Page excerpt:
A combinatorial library of RGD peptide (arginine-glycine-aspartic acid)-based lipids designed to formulate lipid nanoparticles for targeted mRNA delivery to the liver and the spleen.

Problem:

Lipid Nanoparticles (LNPs) are becoming an established choice of vehicle to deliver mRNA-based therapeutics, including vaccines, protein replacement therapies, and gene editing therapies. An outstanding challenge remains to deliver the LNP and its mRNA cargo in a site-specific manner. Non-targeted delivery can compromise transfection and genome editing efficiency and result in off-target toxicity.

Solution:

Mitchell et al., developed a library of RGD-based LNPs whereby the RGD motif serves as a targeting ligand to direct the LNP to cells with cell-surface integrins, opening the potential for cancer cell targeting. The inventors have identified a lead candidate that demonstrates an improved safety profile and transfection efficiency compared to a non-targeted LNP.

Required action A:
What role does the RGD motif play in the LNPs described in the RGD lipid excerpt?
Required action B:
Decide whether each statement agrees with the RGD lipid excerpt. (i) Non-targeted delivery can lead to off-target toxicity. (ii) The lead candidate shows lower transfection efficiency than a non-targeted LNP. (iii) The lipid library is designed for targeted mRNA delivery to the liver and the spleen.
Required action C:
Carry the RGD lipid excerpt forward, starting after its final sentence.

Data excerpts:
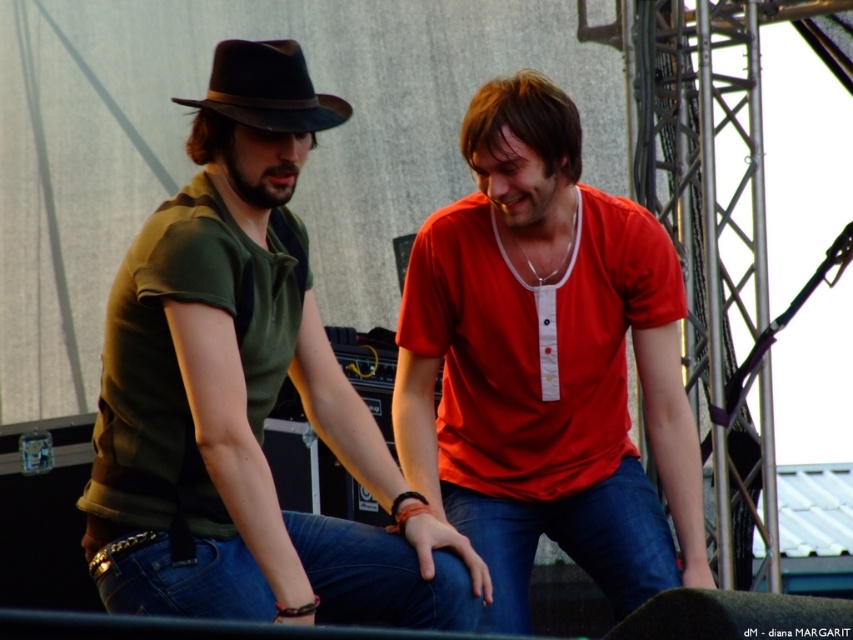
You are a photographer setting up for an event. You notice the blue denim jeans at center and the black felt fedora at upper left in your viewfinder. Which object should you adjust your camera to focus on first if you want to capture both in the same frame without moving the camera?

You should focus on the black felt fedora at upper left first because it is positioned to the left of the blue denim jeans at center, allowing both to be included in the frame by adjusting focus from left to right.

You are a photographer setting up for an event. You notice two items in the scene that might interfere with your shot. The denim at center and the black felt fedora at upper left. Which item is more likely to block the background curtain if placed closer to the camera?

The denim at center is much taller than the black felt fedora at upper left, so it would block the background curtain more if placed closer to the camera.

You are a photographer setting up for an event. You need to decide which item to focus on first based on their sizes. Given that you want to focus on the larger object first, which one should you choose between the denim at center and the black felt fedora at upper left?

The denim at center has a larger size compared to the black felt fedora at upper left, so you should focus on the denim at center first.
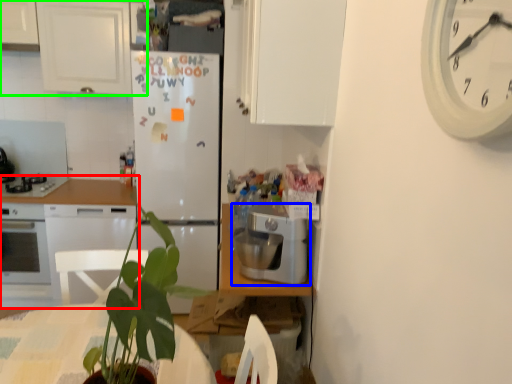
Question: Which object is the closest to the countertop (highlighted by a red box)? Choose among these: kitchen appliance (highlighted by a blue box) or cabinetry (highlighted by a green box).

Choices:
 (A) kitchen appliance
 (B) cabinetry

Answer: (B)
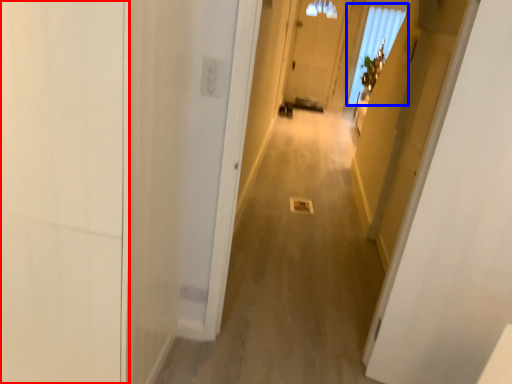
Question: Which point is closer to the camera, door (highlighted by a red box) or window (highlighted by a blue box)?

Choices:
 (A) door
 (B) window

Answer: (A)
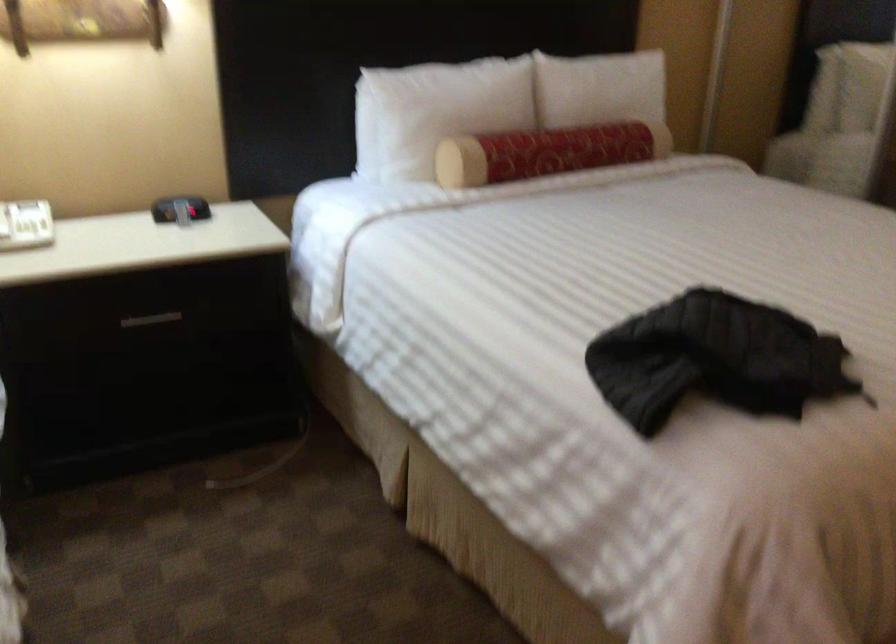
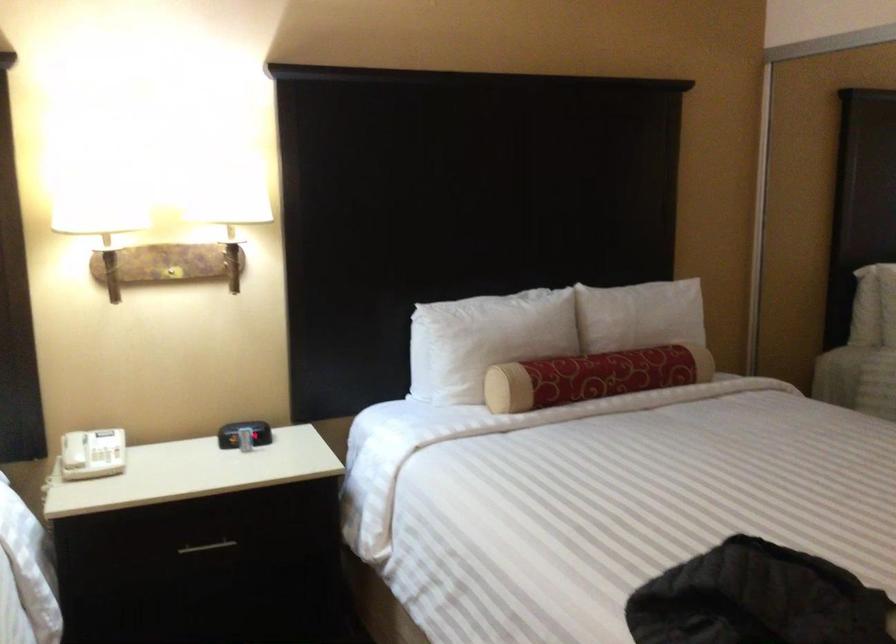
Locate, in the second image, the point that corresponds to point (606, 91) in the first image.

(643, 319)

Answer box A:
It serves as a targeting ligand that directs the LNP to cells with cell-surface integrins.

Answer box B:
(i) Yes: "Non-targeted delivery can compromise transfection and genome editing efficiency and result in off-target toxicity."
(ii) No: "demonstrates an improved safety profile and transfection efficiency compared to a non-targeted LNP."
(iii) Yes: "designed to formulate lipid nanoparticles for targeted mRNA delivery to the liver and the spleen."

Answer box C:
Technology:

The technology comprises a library of novel RGD-based lipids and a method of synthesizing RGD-based LNPs. The assembly process involves addition of the RGD lipid to the conventional four lipid components and subsequent microfluidic mixing with the mRNA cargo. In vitro evaluation of a lead 1A RGD LNP showed significantly improved cell viability, mRNA delivery, and gene editing efficiency compared to a non-targeted LNP. The lead RGD LNP also resulted in greater whole-body expression in vivo in mice, with selectivity toward the liver and the spleen.

Advantages:

Efficient mRNA encapsulation (close to 90%)
Improved transfection and gene editing efficiencies compared to a non-targeted LNP
Up to 90% gene editing efficiency demonstrated in vitro
Targeted delivery to the liver and the spleen
Improved cell viability
Potential application in cancer cell targeting

(A) Schematic of the assembly process for generating RGD-based LNPs loaded with an mRNA cargo. (B) RGD-based LNPs target cells with cell-surface integrin, allowing for potential tumor targeting. (C-D) The lead 1A RGD LNP demonstrates: (C) Improved transfection efficiency in vitro; and, (D) Increased whole body expression in mice in vivo compared to a non-targeted LNP control. (E) Delivery of 1A RGD LNP predominates in the mouse liver and spleen. (F) Toward gene editing applications, the RGD LNP shows effective co-delivery of Cas9 mRNA and single guide RNA, achieving up to 90% knockout efficiency in vitro and outperforming a non-targeted LNP control.